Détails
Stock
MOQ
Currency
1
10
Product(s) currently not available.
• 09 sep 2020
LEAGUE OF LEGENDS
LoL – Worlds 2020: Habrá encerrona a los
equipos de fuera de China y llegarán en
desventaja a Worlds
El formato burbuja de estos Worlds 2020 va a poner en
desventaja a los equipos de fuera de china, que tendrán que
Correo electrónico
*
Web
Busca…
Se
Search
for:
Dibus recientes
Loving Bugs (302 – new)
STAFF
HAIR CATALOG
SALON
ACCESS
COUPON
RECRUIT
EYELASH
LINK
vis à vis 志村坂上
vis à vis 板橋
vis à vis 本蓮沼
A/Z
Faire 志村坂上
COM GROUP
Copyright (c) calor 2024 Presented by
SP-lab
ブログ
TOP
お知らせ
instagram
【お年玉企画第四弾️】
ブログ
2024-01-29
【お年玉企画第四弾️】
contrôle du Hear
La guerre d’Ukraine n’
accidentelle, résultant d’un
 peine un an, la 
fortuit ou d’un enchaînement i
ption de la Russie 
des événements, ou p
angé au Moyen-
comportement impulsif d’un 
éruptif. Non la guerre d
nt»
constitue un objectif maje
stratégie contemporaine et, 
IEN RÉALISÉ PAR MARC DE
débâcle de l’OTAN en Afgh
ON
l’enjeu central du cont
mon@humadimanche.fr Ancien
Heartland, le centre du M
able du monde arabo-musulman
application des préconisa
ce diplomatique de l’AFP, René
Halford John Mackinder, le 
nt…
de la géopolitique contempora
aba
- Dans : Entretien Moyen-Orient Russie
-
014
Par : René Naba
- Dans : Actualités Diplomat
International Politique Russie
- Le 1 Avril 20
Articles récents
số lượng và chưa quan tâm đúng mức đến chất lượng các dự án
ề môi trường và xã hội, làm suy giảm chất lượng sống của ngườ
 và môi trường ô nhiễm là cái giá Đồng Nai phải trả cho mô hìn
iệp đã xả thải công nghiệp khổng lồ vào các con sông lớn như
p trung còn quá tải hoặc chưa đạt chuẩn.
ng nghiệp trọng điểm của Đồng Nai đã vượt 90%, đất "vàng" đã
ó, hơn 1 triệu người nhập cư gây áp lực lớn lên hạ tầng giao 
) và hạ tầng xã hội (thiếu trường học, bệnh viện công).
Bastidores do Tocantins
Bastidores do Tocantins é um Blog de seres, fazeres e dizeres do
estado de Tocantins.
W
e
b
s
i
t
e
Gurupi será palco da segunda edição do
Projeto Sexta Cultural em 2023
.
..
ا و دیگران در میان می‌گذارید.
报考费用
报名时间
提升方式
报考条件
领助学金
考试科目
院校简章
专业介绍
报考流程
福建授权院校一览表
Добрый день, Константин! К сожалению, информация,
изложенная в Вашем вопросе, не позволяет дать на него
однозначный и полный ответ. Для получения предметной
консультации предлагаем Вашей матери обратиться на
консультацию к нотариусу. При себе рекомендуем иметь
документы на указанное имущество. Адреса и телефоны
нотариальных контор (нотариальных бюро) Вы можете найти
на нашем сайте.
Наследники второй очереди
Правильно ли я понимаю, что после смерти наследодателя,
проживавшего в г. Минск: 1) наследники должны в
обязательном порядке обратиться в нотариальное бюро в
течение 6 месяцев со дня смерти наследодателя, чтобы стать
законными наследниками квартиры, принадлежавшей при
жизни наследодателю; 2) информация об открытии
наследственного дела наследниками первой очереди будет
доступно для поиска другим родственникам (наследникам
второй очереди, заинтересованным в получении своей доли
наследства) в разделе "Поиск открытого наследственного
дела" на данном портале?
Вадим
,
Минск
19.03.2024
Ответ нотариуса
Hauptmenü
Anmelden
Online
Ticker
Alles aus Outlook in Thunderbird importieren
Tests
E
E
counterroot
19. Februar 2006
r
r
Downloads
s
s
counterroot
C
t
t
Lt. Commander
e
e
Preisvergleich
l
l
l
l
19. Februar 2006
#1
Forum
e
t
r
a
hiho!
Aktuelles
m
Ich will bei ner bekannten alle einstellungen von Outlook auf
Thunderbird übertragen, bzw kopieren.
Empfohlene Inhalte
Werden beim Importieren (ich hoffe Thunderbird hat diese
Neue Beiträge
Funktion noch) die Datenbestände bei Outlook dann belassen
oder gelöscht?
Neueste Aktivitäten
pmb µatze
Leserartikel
◆ ◆ ◆
* [BRIEF]:
The lines of the data, from the first through the one containing "El formato burbuja", are to be transcribed exactly.

* [RESPONSE TO THE EXERCISE]:
Détails
Stock
MOQ
Currency
1
10
Product(s) currently not available.
• 09 sep 2020
LEAGUE OF LEGENDS
LoL – Worlds 2020: Habrá encerrona a los
equipos de fuera de China y llegarán en
desventaja a Worlds
El formato burbuja de estos Worlds 2020 va a poner en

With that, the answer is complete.